Document section:
— BEGIN —
Component: | Live server | Keywords: | |
Cc: | ed, chris, jim, sam, planetlarg | Estimated Number of Hours: | 0.0 |
Add Hours to Ticket: | 0 | Billable?: | yes |
Total Hours: | 6.41 |
Description
Issue
Given so much has changed since the initial issues on the server, I now strongly recommend reverting all settings changes that do not add features back to stock BOA settings after the next BOA release.
These would include all MySQL, PHP, FPM, Redis and other settings that have been for performance reasons, or to combat the situation where there was hardware/IO issues with the underlying server. I'm most interested in FPM and MySQL settings.
The next version of BOA will include some improvements we need (see 629: Upgrades to BOA which should handle load on our server with a lot of CPU cores. With this in place we'll be able to revert more easily to stock settings.
Rationale
I'm not talking about rolling back changes that provide us with features or mission-critical capabilities, just the changes to the subsystems I list above for performance reasons.
It's my belief that these enhancements no longer match the needs of the server since the changes to filesystem and underlying hardware fixes have been completed. They also represent an ongoing risk around updates, future planning -- plus it's possible they might mean Puffin's web services need more memory than it otherwise would, costing TN more than it should need to spend on hardware.
— END —
Brief 1: Retype the server-settings ticket word for word, everything from "The next version" down to "to stock settings.".
These rows are unrelated to the server-settings ticket.

[Dataset entries]
— BEGIN —
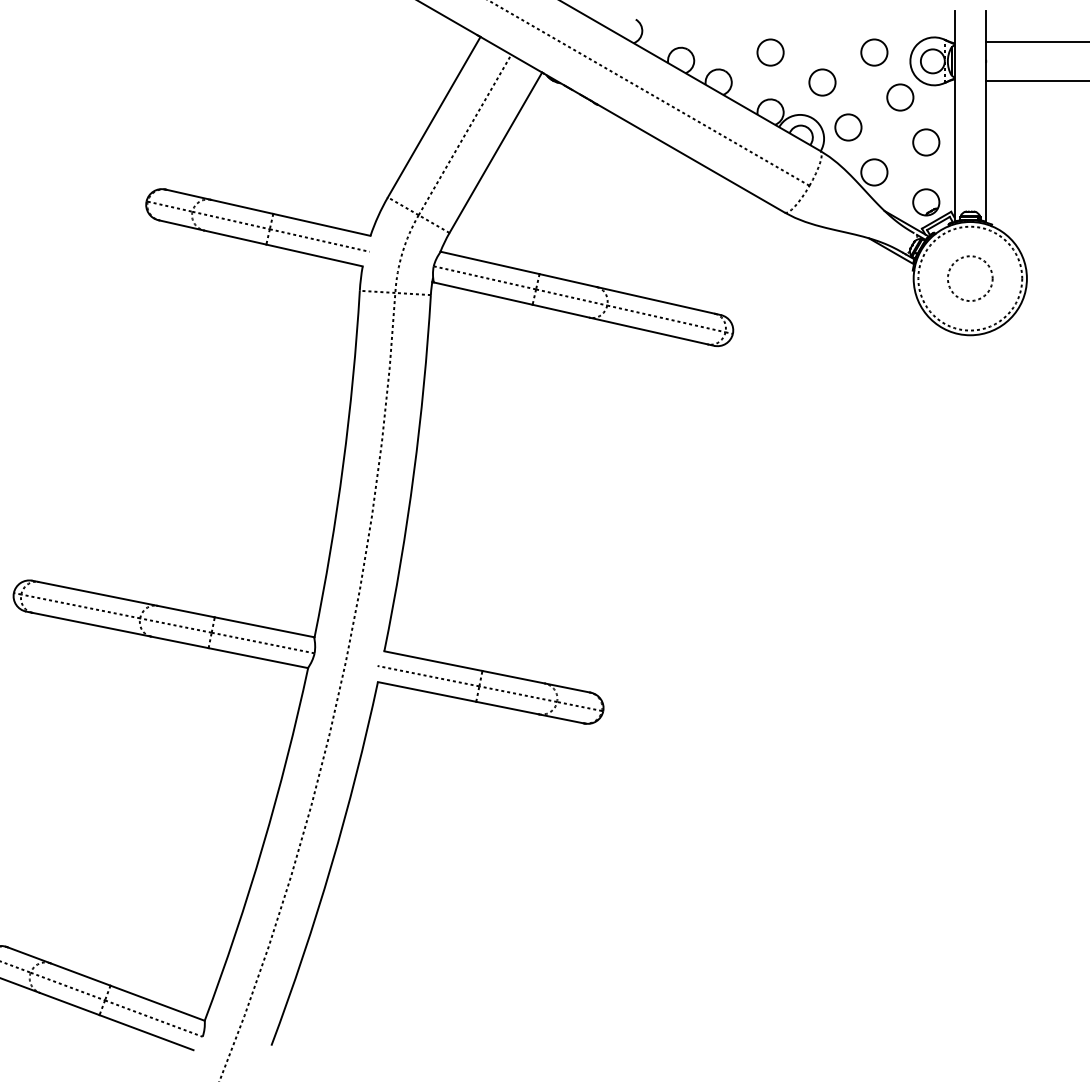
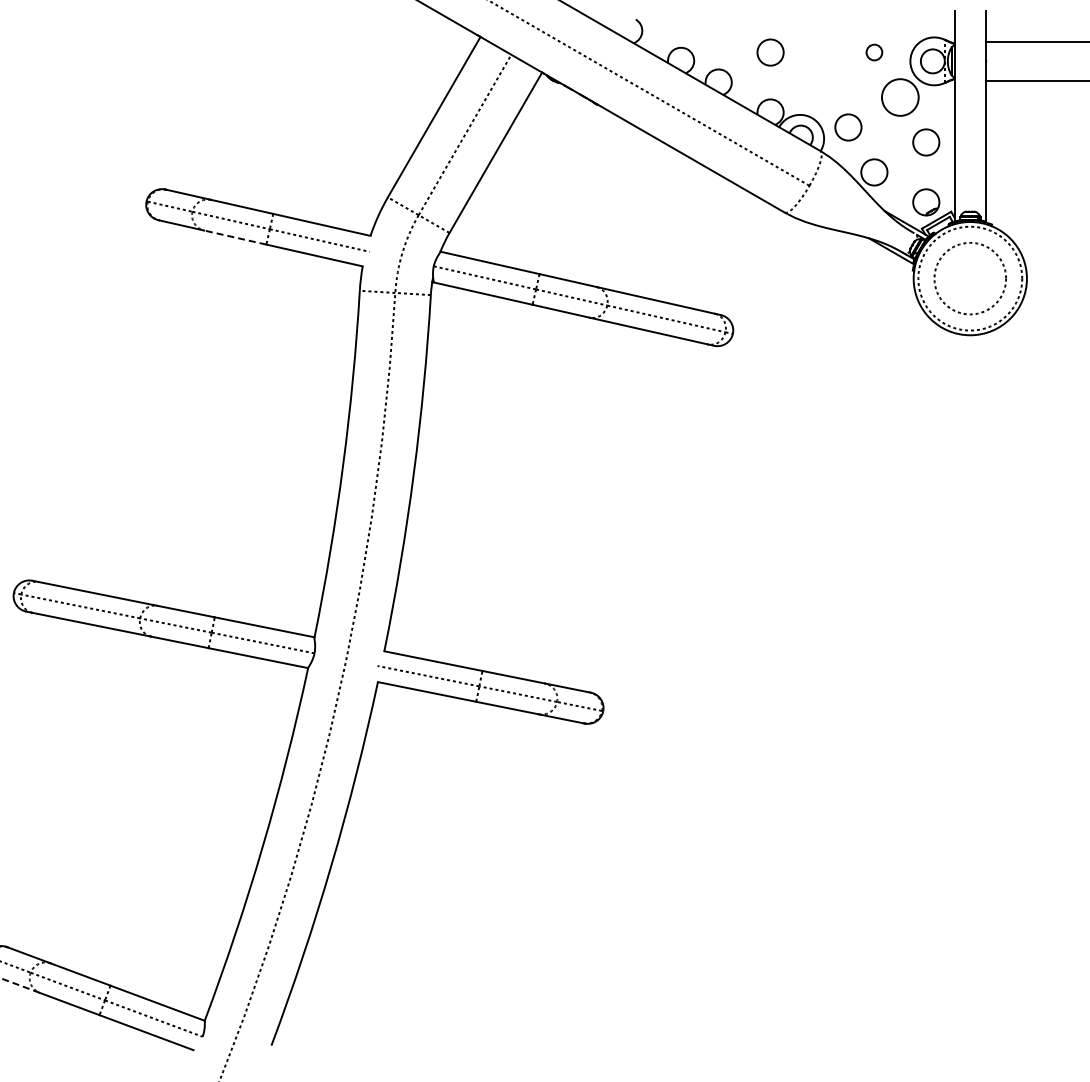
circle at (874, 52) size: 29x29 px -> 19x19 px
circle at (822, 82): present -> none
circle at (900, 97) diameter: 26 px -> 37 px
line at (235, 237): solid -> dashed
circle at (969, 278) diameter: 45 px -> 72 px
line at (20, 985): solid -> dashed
— END —
Brief 2: Repeat every line of the spot-the-difference rows without changing anything, omitting the picture lines.

Answer 1:
The next version of BOA will include some improvements we need (see 629: Upgrades to BOA which should handle load on our server with a lot of CPU cores. With this in place we'll be able to revert more easily to stock settings.

Answer 2:
circle at (874, 52) size: 29x29 px -> 19x19 px
circle at (822, 82): present -> none
circle at (900, 97) diameter: 26 px -> 37 px
line at (235, 237): solid -> dashed
circle at (969, 278) diameter: 45 px -> 72 px
line at (20, 985): solid -> dashed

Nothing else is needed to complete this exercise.